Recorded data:

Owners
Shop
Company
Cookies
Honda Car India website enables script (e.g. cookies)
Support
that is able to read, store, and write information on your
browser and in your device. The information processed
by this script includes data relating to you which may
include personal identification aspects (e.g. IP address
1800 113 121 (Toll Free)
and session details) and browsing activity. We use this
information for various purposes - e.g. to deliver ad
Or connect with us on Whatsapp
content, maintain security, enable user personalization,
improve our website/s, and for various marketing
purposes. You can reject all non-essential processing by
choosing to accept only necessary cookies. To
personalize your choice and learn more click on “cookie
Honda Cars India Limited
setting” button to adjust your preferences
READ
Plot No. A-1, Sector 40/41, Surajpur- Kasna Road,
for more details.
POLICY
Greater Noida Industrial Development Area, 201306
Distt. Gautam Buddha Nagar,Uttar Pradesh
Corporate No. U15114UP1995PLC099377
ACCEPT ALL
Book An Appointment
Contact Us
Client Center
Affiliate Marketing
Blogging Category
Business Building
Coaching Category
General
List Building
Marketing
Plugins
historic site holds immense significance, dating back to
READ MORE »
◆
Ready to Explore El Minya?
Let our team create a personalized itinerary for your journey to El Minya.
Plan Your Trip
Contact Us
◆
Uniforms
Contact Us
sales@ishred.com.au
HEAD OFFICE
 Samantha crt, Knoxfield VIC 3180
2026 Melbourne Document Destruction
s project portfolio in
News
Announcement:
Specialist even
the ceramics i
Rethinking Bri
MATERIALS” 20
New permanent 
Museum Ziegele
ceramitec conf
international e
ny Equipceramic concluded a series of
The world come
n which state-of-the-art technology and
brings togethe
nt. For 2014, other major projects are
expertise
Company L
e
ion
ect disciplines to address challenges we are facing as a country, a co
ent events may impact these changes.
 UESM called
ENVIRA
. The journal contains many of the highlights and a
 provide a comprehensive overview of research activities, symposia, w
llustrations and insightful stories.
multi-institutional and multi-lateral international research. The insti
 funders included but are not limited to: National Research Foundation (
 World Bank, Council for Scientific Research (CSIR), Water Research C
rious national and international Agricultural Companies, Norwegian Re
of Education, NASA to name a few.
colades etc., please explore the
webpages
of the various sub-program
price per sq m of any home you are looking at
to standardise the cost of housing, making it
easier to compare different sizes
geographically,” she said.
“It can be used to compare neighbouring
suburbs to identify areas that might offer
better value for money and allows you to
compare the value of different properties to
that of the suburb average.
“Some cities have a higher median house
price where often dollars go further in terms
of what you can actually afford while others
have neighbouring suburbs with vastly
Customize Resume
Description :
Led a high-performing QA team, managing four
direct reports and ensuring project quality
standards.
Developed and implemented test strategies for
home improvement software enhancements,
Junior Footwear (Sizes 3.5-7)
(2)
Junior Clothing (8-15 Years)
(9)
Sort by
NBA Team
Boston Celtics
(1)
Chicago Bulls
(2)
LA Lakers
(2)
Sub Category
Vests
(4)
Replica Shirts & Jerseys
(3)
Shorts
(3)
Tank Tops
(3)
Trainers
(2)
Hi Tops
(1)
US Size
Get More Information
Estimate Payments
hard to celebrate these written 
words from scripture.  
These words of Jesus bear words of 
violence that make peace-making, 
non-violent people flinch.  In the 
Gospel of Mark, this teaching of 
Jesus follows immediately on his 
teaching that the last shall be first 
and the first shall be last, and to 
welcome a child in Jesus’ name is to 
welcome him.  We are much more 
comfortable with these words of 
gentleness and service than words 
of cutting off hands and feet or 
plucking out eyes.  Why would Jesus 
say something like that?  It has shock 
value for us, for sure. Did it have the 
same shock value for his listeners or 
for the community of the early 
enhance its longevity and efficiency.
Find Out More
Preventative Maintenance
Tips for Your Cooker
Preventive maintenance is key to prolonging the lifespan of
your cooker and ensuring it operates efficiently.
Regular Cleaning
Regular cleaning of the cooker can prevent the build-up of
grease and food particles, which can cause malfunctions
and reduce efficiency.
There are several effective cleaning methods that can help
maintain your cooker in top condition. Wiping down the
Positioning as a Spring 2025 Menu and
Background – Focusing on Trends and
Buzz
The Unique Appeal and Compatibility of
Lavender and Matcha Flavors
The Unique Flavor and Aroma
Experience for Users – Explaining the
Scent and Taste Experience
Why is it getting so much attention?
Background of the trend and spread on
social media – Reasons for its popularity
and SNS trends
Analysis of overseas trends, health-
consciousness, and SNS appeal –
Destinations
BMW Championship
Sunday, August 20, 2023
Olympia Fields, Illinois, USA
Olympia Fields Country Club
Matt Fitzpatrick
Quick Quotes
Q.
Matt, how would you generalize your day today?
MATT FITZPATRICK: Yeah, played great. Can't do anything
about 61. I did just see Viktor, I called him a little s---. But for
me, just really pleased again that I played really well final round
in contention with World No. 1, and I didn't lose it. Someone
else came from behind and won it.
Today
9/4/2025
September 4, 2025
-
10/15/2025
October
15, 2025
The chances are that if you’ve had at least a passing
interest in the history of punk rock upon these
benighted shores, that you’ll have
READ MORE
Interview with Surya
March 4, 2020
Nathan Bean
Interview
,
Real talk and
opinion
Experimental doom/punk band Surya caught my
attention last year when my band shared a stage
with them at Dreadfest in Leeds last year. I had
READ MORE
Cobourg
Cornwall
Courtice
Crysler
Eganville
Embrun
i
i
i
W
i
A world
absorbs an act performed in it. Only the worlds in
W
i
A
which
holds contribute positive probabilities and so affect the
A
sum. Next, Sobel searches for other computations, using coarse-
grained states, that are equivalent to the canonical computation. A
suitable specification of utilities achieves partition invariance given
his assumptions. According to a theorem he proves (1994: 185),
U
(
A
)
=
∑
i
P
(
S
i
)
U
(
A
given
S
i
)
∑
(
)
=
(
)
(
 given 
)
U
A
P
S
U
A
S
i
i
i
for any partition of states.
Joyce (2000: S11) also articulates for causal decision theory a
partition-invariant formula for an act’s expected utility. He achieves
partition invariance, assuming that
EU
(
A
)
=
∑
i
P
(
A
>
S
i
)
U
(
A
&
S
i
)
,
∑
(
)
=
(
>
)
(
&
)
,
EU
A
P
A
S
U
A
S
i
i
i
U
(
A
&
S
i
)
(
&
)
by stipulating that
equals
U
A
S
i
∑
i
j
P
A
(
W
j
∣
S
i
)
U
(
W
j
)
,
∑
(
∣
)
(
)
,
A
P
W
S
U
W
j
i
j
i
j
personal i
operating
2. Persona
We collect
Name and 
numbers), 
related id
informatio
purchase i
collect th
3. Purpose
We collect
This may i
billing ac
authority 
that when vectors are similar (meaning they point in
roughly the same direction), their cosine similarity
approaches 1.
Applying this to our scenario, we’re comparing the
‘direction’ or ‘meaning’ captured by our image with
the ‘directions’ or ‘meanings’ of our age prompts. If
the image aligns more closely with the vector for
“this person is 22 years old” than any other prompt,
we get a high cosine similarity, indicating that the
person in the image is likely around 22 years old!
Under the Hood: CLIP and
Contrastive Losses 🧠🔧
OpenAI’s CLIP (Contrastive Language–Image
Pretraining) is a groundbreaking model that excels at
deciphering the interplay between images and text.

> **TASK DETAILS**: Your answer should be the lines of the records that hold the string "first".

> **OUTPUT**:
teaching that the last shall be first 
and the first shall be last, and to 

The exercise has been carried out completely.